++++ Records shown

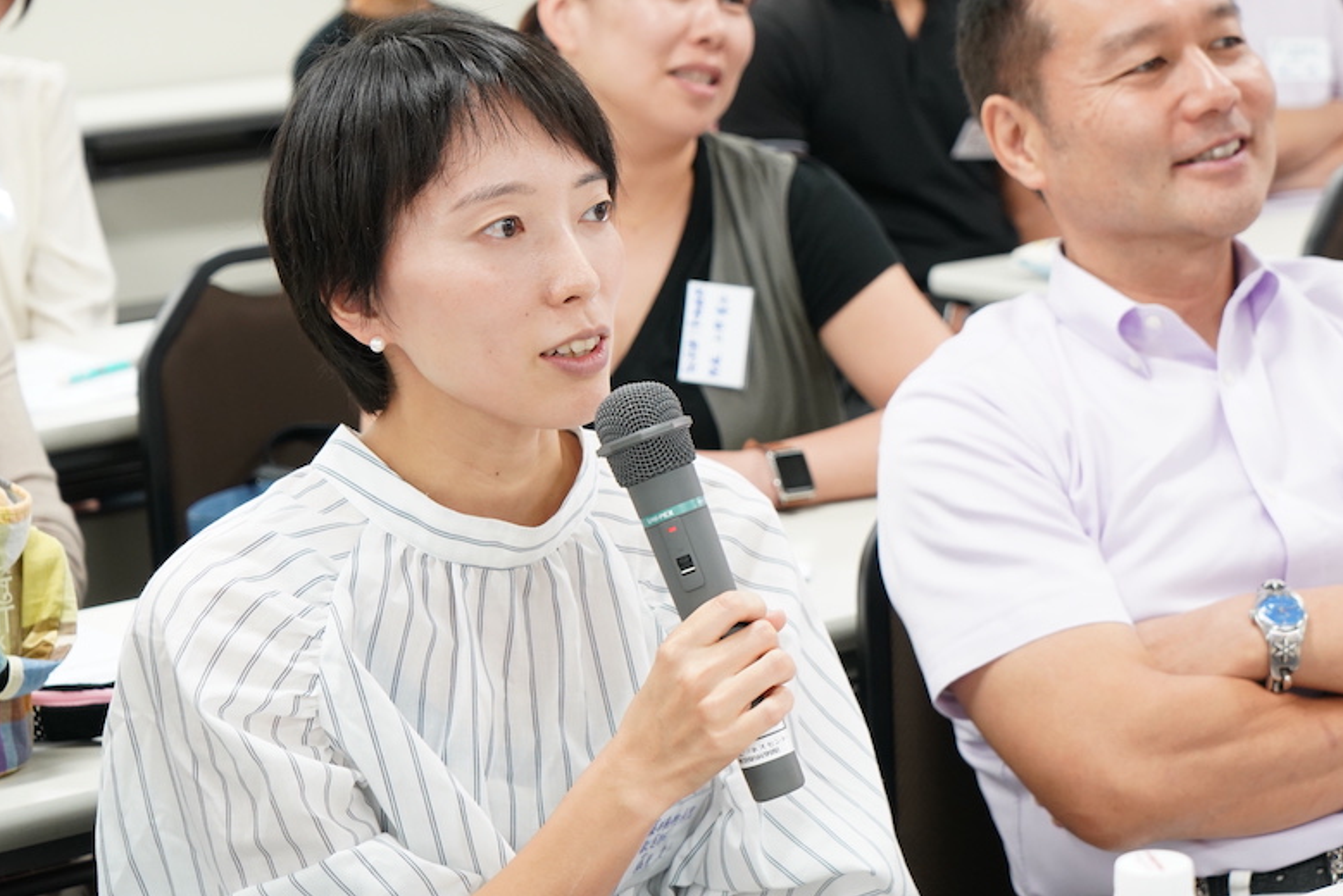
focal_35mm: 92
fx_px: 3433
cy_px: 327
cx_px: 683
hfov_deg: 22.1
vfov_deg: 14.9
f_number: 6.3
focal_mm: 70
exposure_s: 1/60
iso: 2000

++++++++

## What needs to be done
No pictures belong in the copy. Transcribe every entry exactly.

## Answer section
focal_35mm: 92
fx_px: 3433
cy_px: 327
cx_px: 683
hfov_deg: 22.1
vfov_deg: 14.9
f_number: 6.3
focal_mm: 70
exposure_s: 1/60
iso: 2000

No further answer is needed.